Chapman contrasts piecemeal funding with whole-systems improvement: health and nutrition, education, and social protection, plus investments in vaccine manufacturing, disease prevention, and sexual and reproductive health and rights.
She cites the UK’s pledge of £850 million to the Global Fund, announced last month in South Africa, saying it can save over one million lives, prevent 20 million cases of HIV/AIDS, TB, and malaria, and deliver over £10 billion in economic returns. She extends the “systems” idea to financial self-reliance, offering UK expertise in tax, finance, and technology. She flags that the foreign secretary will host an Illicit Finance Summit in London next year to tackle criminal and corrupt wealth with a coalition of governments, multilaterals, and private sector actors.
This is a classic development move that can be genuinely transformative if it is patient and locally anchored. It also invites a clear metric question: which systems will be prioritized, in which countries, and how will success be measured beyond pledges.
6) Championing African voices in global decision-making, with debt reform as the headline.
Chapman argues for amplifying African calls for fairer representation in global forums, then points to debt pressure as a systemic crisis: 800 million Africans live in countries where public spending on debt interest exceeds spending on health.
She cites UK support for a third seat for Sub-Saharan Africa on the IMF board, calls for more voting power for lower-income countries at the World Bank, and welcomes a borrowers’ platform following agreement at the Financing for Development Conference in Sevilla earlier this year. She links this to the UK’s upcoming G20 Presidency in 2027, promising work on reforms to the debt architecture so African countries have a greater stake in decisions affecting them.
This principle is strategically smart because it engages the rules of the game, not just projects. It is also politically difficult, because debt architecture reform hits creditor interests, and meaningful voting-power changes are slow. If the UK wants credibility here, it will need to show what it can move within its own alliances.
7) Innovation and cultural partnerships, with AI diplomacy and soft power as connective tissue.
Chapman frames innovation broadly, AI and digital skills alongside music, sport, and design, arguing the ties are not only economic but human.

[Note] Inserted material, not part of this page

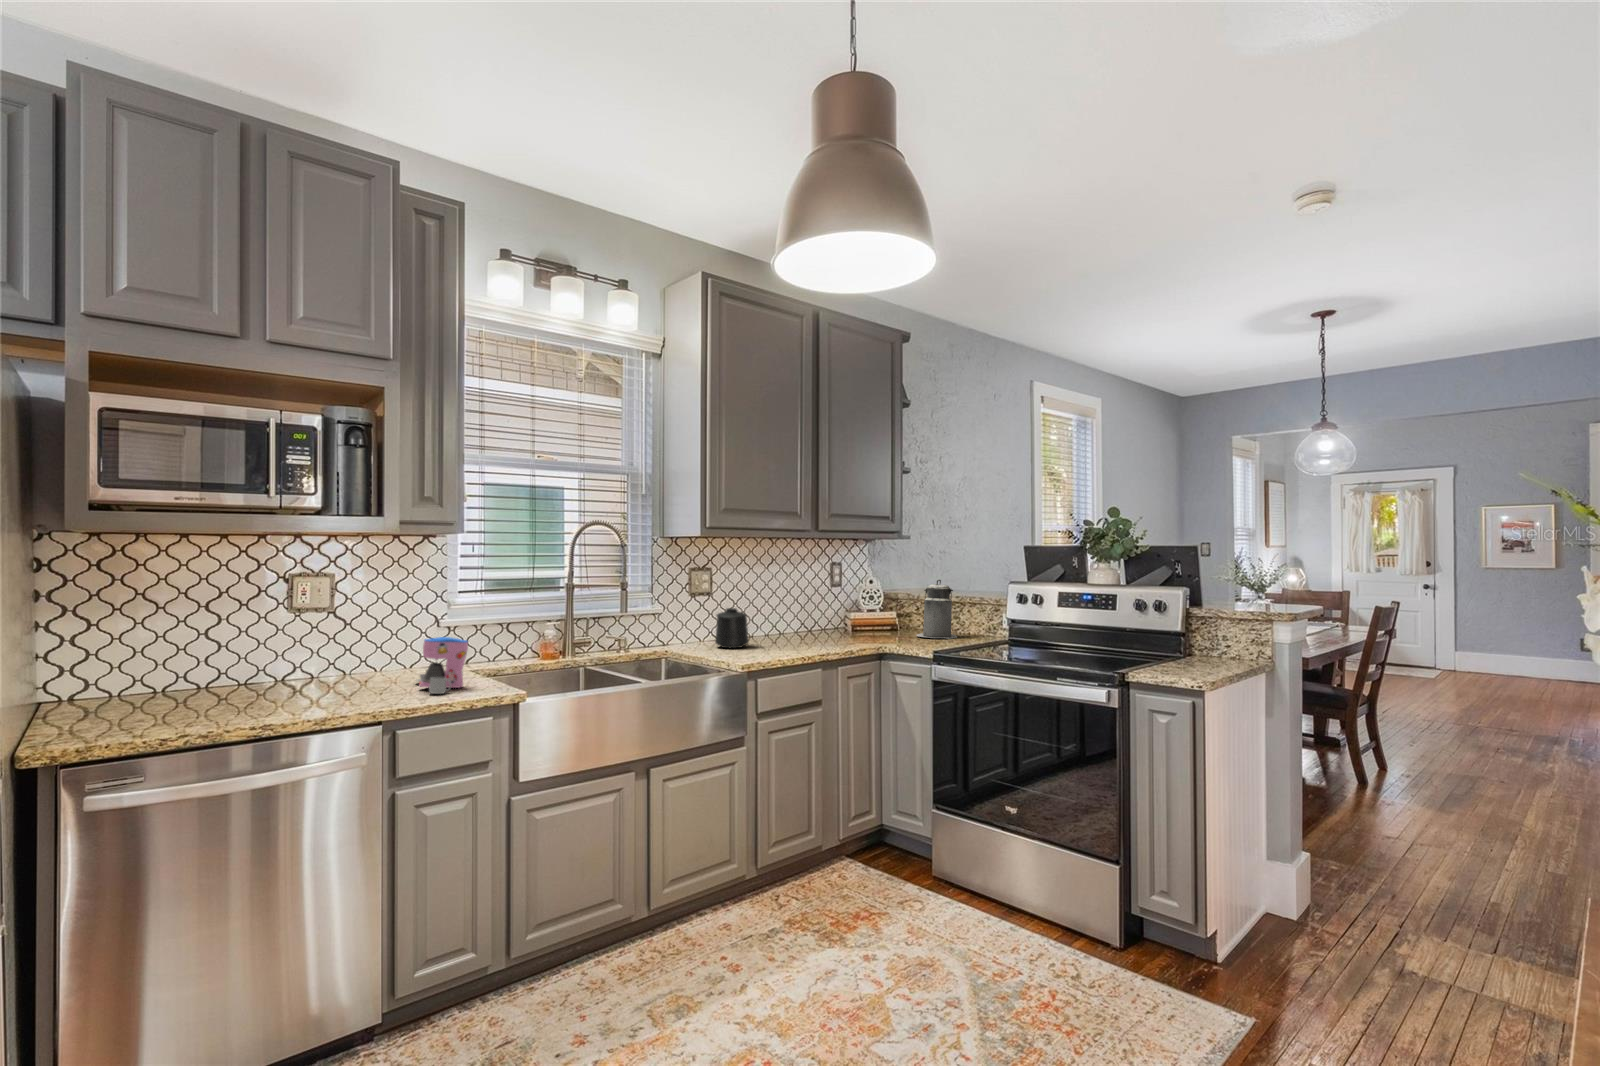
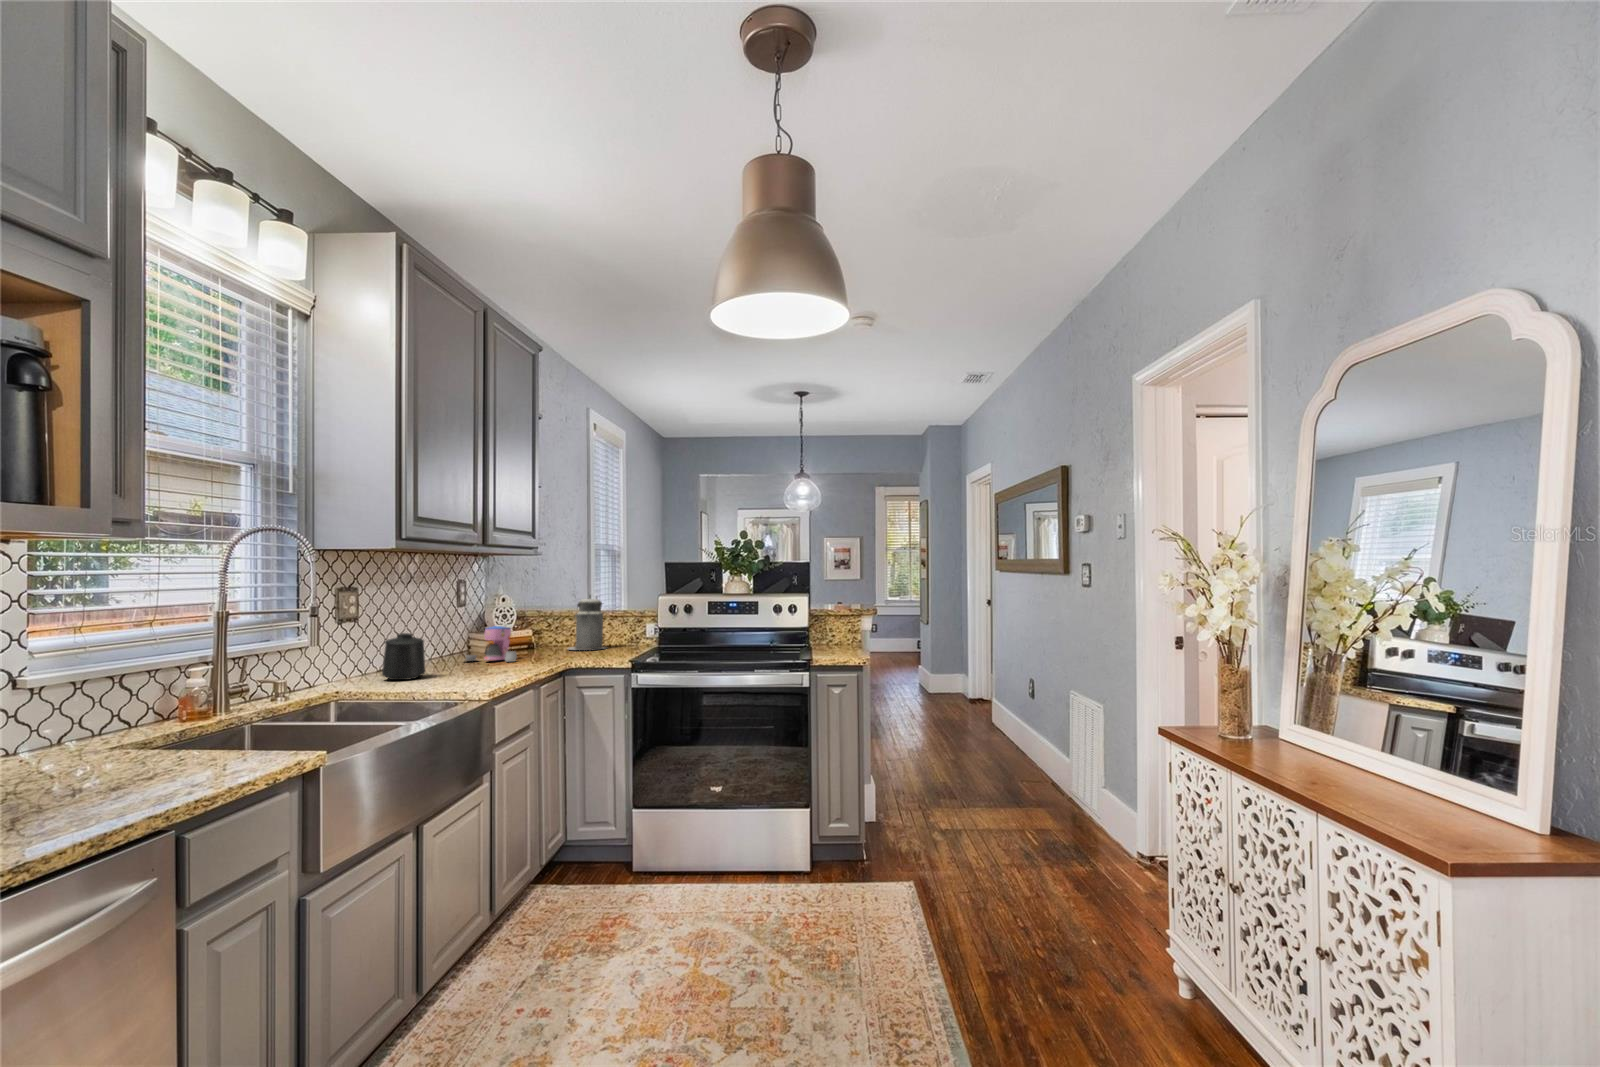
coffee maker: present [417,637,468,694] -> present [466,626,517,662]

She cites the first UK-South Africa AI Policy Training Programme launched at South Africa’s Science Forum in November, creating a cohort of AI-savvy diplomats and officials, supported by UK and South African universities. She promises “Soft Power collaboration” supporting alumni networks, maintaining scholarships, and strengthening research and education partnerships because African partners value them.
Chapman’s closing promise is that this is a “new kind of partnership,” with African leadership at the center, inclusive and respectful, resilient enough to work through disagreements. She commits UK ministers to travel and champion the principles on the continent, with high commissions and embassies responsible for embedding them. She says the approach will carry into the UK’s G20 Presidency in 2027.
If this “Approach to Africa” is meant to stand apart from past blueprints, it will be judged less by its principles and more by its behavior under stress: whether the UK takes African agency seriously when interests diverge, whether investment commitments absorb real risk, whether visa systems become easier for legitimate business and academic travel, whether debt reform advocacy survives pushback, and whether partnership remains partnership when headlines turn.